WHAT THE TASK ASKS:
An exact copy of the entries, with every picture omitted, is what is needed here.

RECORDS PROVIDED:

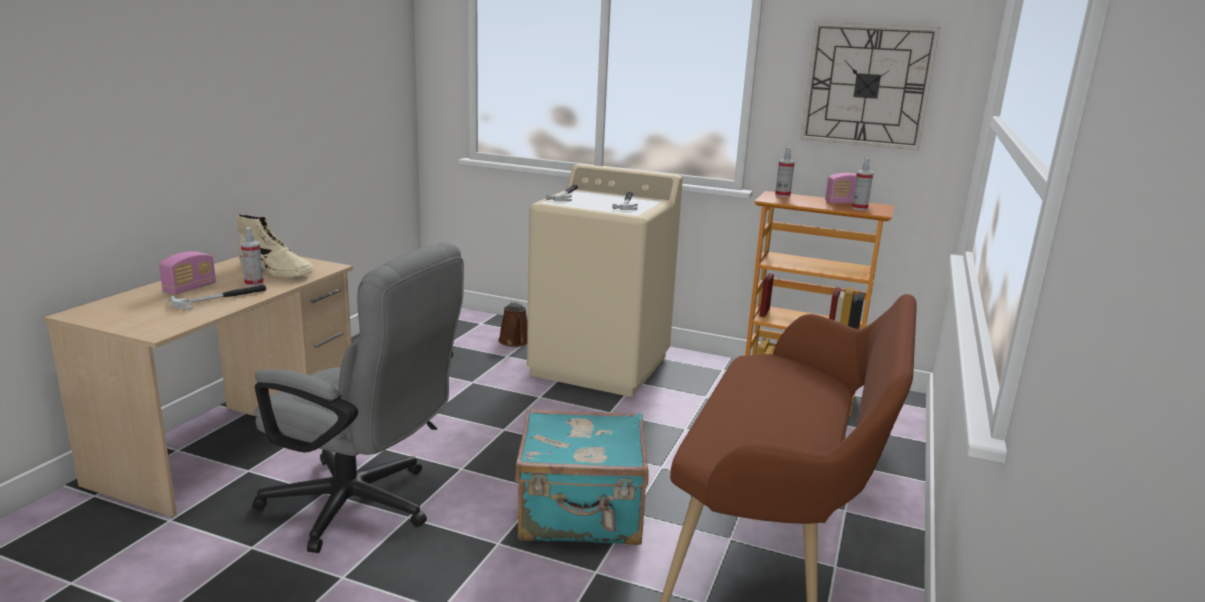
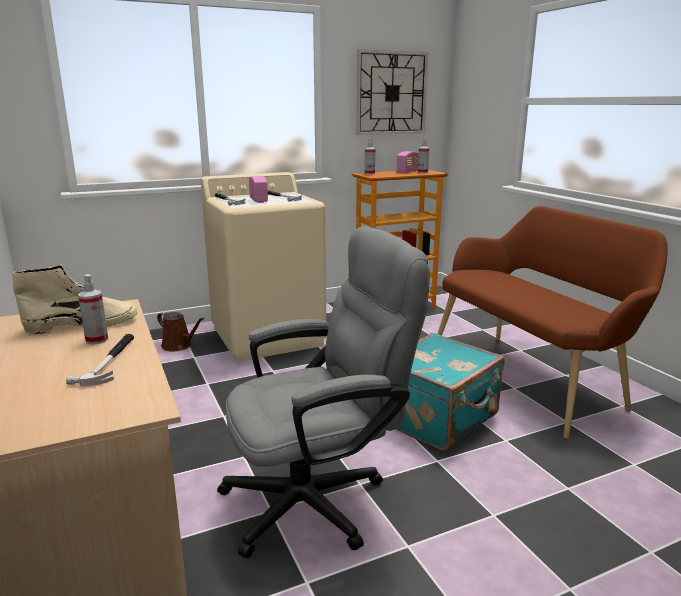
camera: 45 degrees left, 0 degrees up
radio [159,251,216,294] -> radio moved to [249,176,268,203]

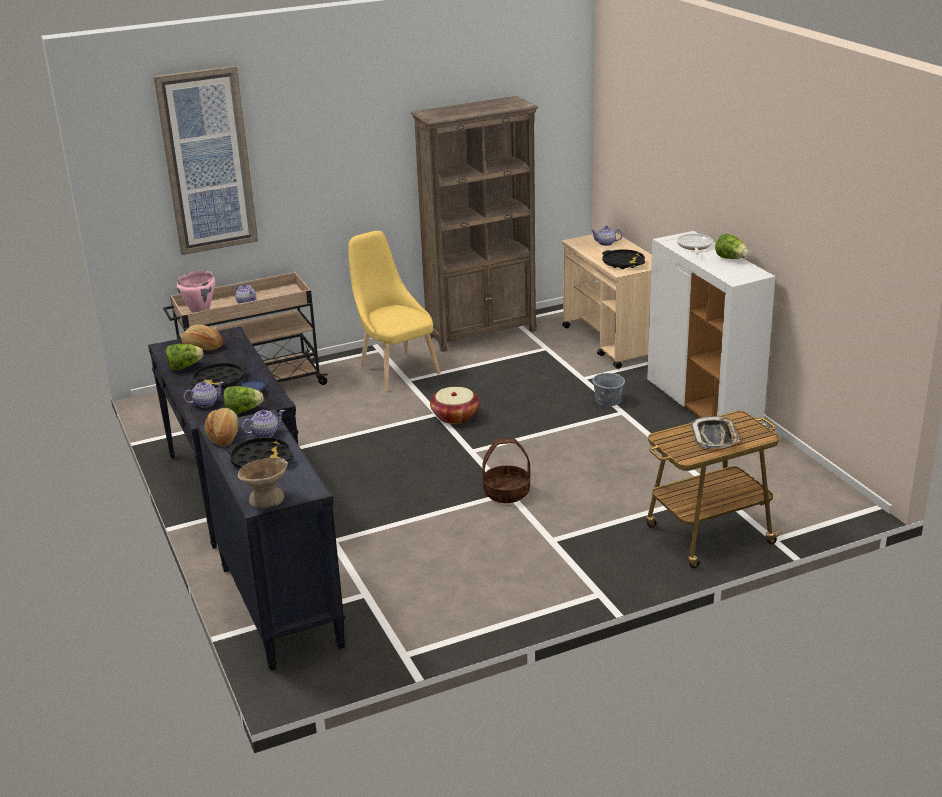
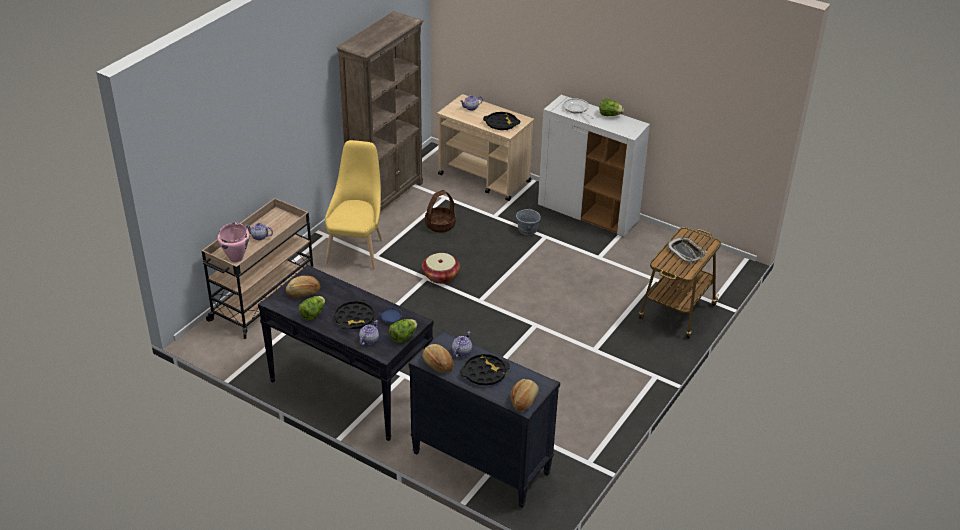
camera: 35 degrees left, 10 degrees up
picture [154,65,258,255] -> none
beige bowl [238,458,288,509] -> bread [511,379,539,412]
yellow chair [348,231,440,391] -> yellow chair turned 75 degrees clockwise [325,140,383,269]
basket [482,438,530,503] -> basket moved to [425,190,456,233]

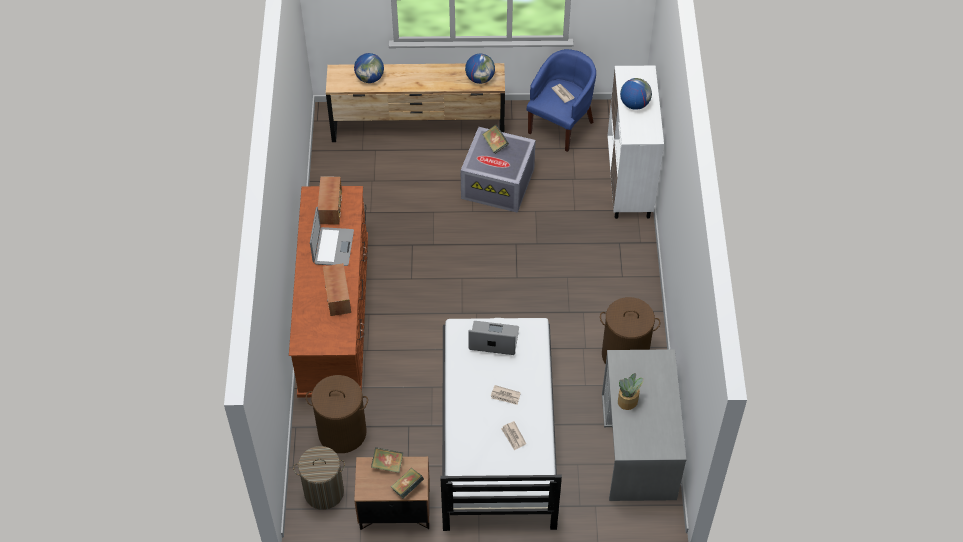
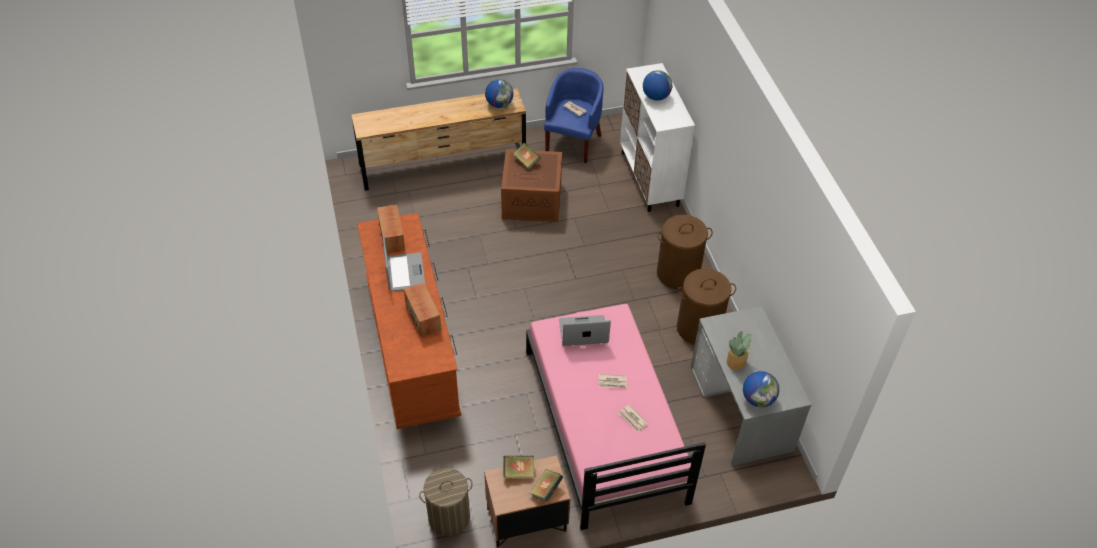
camera: 15 degrees left, 5 degrees down
brown laundry basket [306,375,368,453] -> brown laundry basket moved to [657,215,713,290]
globe [354,53,384,83] -> globe moved to [743,371,779,407]
white bed [440,318,562,531] -> pink bed [526,304,706,530]
grey storage box [461,127,536,213] -> brown storage box [501,149,562,222]

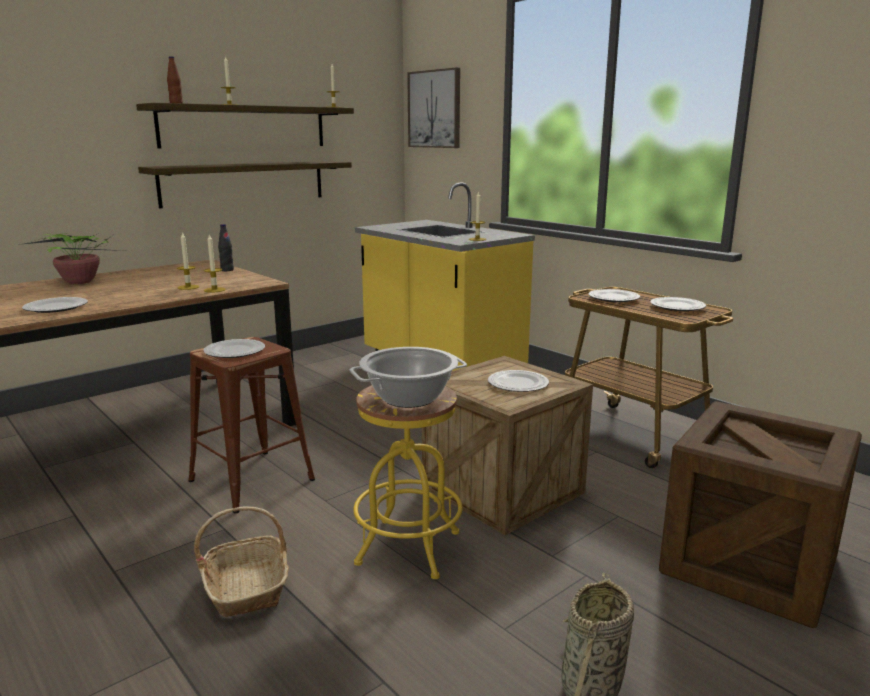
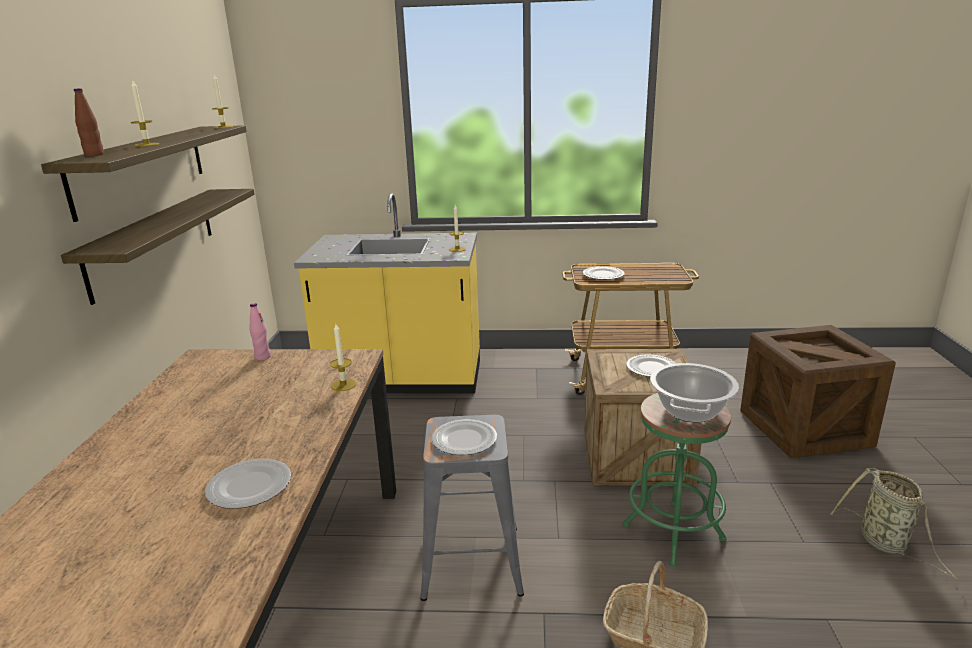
camera: 45 degrees left, 5 degrees up
potted plant [18,233,124,284] -> none
candle [177,232,199,290] -> none
brown stool [189,337,315,514] -> grey stool [420,415,524,601]
black bottle [218,224,234,271] -> pink bottle [250,303,271,360]
yellow stool [354,385,463,579] -> green stool [623,393,731,567]
picture [407,67,460,148] -> none
plate [650,297,706,311] -> none

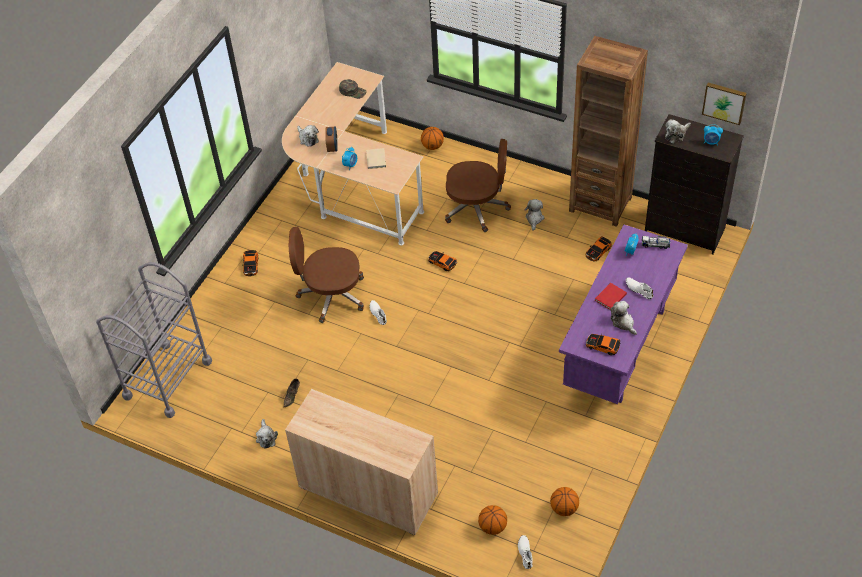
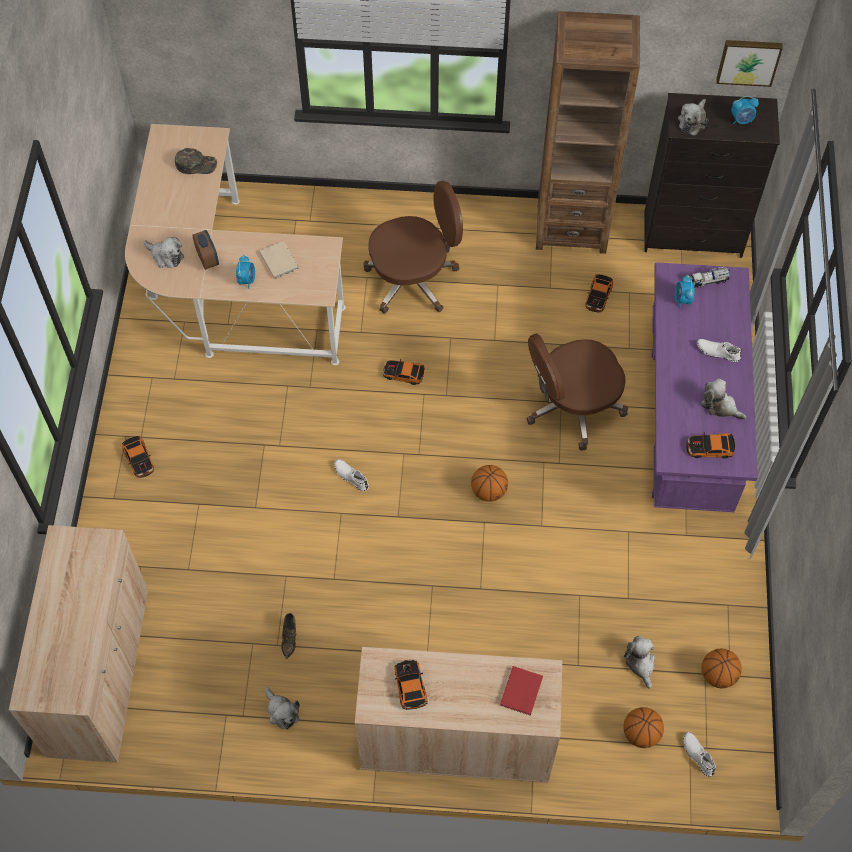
camera: 25 degrees left, 10 degrees up
grey cart [96,262,212,418] -> beige cabinet [9,525,148,763]
brown office chair [289,227,364,323] -> brown office chair moved to [526,333,628,450]
basketball [421,127,444,150] -> basketball moved to [471,465,508,502]
plush toy [524,199,544,231] -> plush toy moved to [624,636,655,689]
red book [595,283,627,310] -> red book moved to [500,666,543,716]
none -> toy car [394,660,427,710]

EXERCISE RESULT:
camera: 45 degrees left, 0 degrees up
radio [159,251,216,294] -> radio moved to [249,176,268,203]

camera: 35 degrees left, 10 degrees up
picture [154,65,258,255] -> none
beige bowl [238,458,288,509] -> bread [511,379,539,412]
yellow chair [348,231,440,391] -> yellow chair turned 75 degrees clockwise [325,140,383,269]
basket [482,438,530,503] -> basket moved to [425,190,456,233]

camera: 15 degrees left, 5 degrees down
brown laundry basket [306,375,368,453] -> brown laundry basket moved to [657,215,713,290]
globe [354,53,384,83] -> globe moved to [743,371,779,407]
white bed [440,318,562,531] -> pink bed [526,304,706,530]
grey storage box [461,127,536,213] -> brown storage box [501,149,562,222]

camera: 45 degrees left, 5 degrees up
potted plant [18,233,124,284] -> none
candle [177,232,199,290] -> none
brown stool [189,337,315,514] -> grey stool [420,415,524,601]
black bottle [218,224,234,271] -> pink bottle [250,303,271,360]
yellow stool [354,385,463,579] -> green stool [623,393,731,567]
picture [407,67,460,148] -> none
plate [650,297,706,311] -> none

camera: 25 degrees left, 10 degrees up
grey cart [96,262,212,418] -> beige cabinet [9,525,148,763]
brown office chair [289,227,364,323] -> brown office chair moved to [526,333,628,450]
basketball [421,127,444,150] -> basketball moved to [471,465,508,502]
plush toy [524,199,544,231] -> plush toy moved to [624,636,655,689]
red book [595,283,627,310] -> red book moved to [500,666,543,716]
none -> toy car [394,660,427,710]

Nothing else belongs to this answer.